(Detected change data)
>>>>
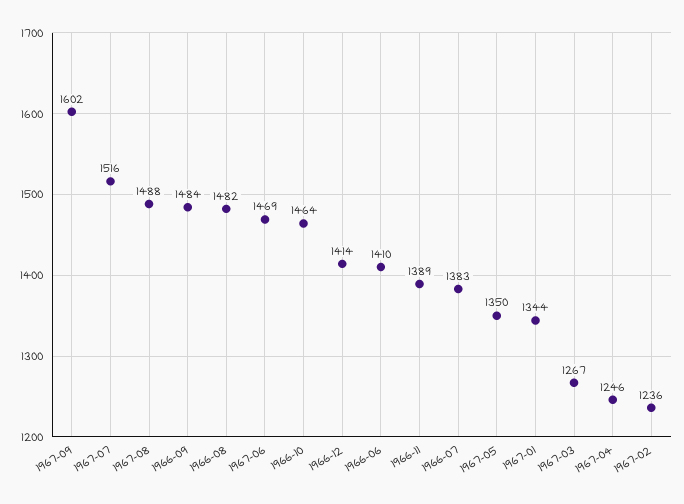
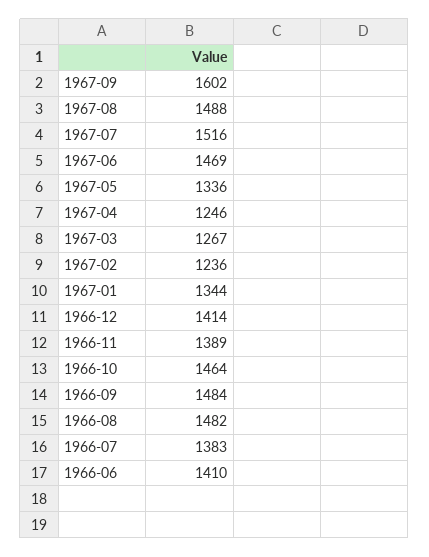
1967-05: 1350 -> 1336

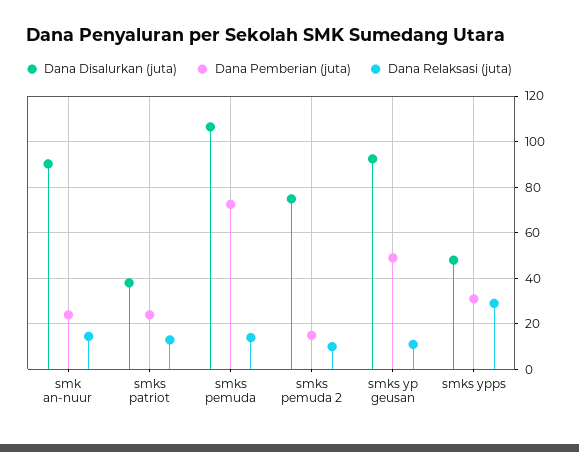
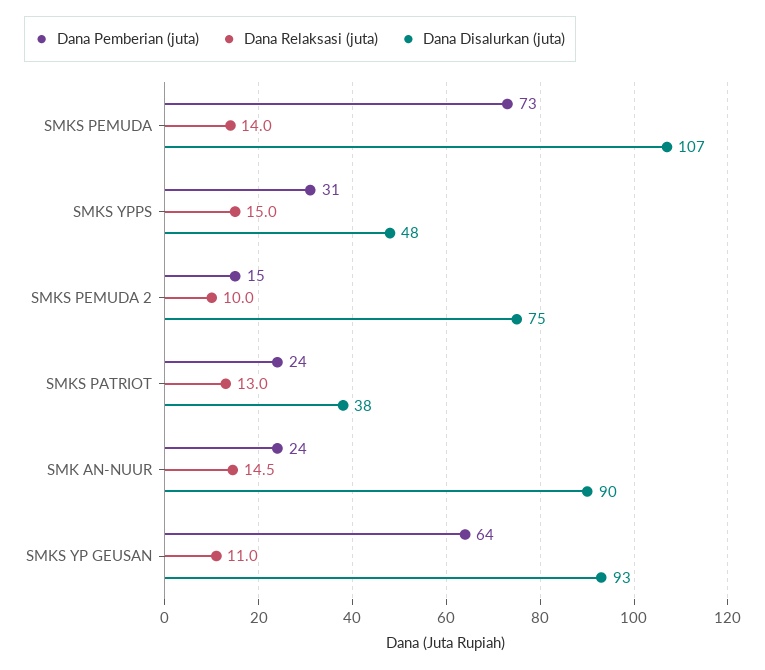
Dana Pemberian (juta), smks yp geusan: 50 -> 64
Dana Relaksasi (juta), smks ypps: 30 -> 15

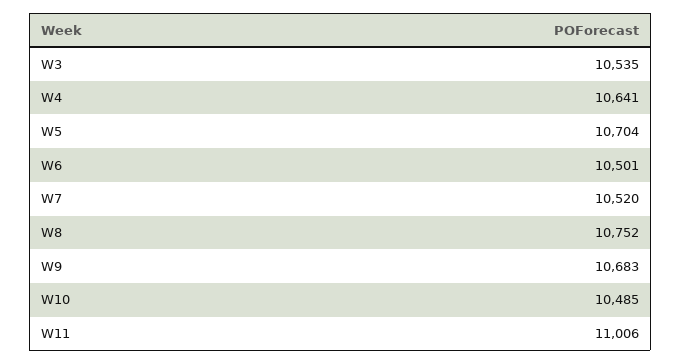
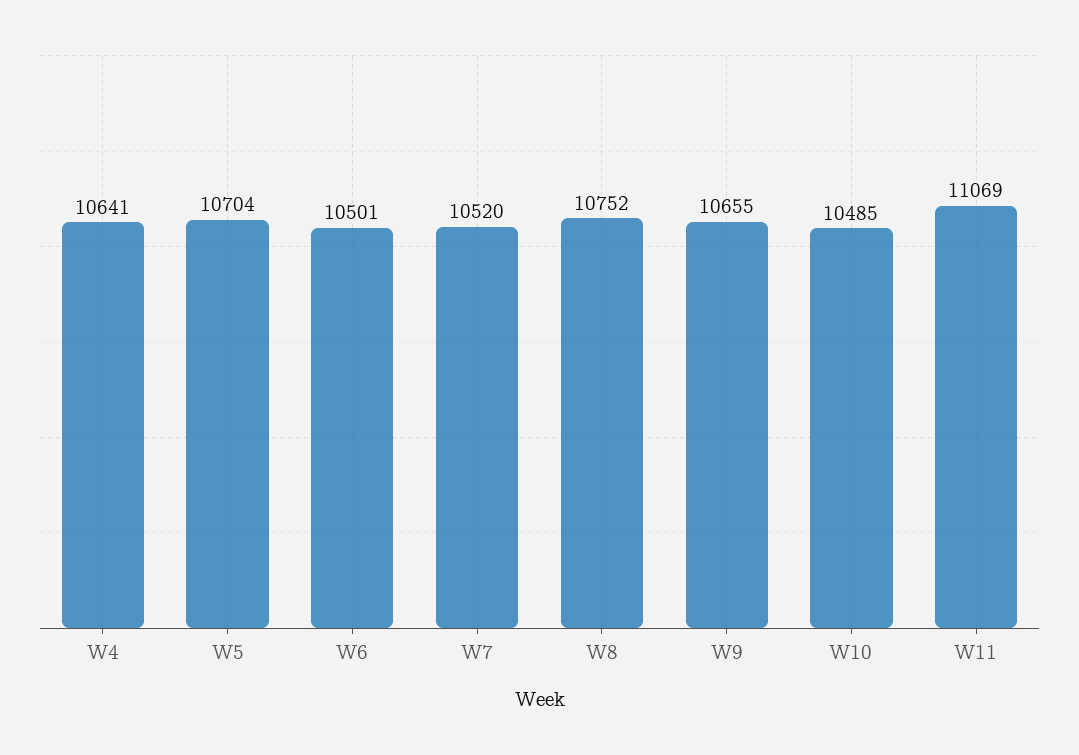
W3: 10535 -> none
W9: 10683 -> 10655
W11: 11006 -> 11069

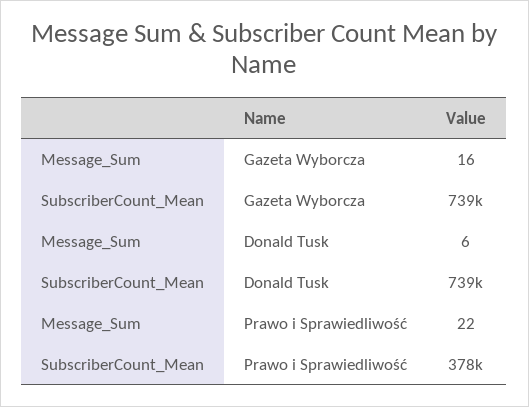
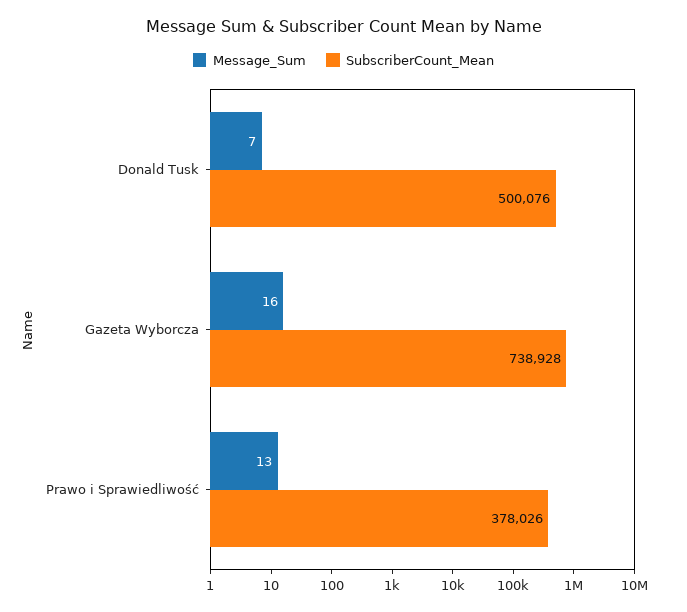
Message_Sum, Donald Tusk: 6 -> 7
SubscriberCount_Mean, Donald Tusk: 739000 -> 500076
Message_Sum, Prawo i Sprawiedliwość: 22 -> 13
<<<<
* [Task requirements]:
Please copy the data shown above, line by line and exactly, omitting the images.

* [Response area]:
1967-05: 1350 -> 1336

Dana Pemberian (juta), smks yp geusan: 50 -> 64
Dana Relaksasi (juta), smks ypps: 30 -> 15

W3: 10535 -> none
W9: 10683 -> 10655
W11: 11006 -> 11069

Message_Sum, Donald Tusk: 6 -> 7
SubscriberCount_Mean, Donald Tusk: 739000 -> 500076
Message_Sum, Prawo i Sprawiedliwość: 22 -> 13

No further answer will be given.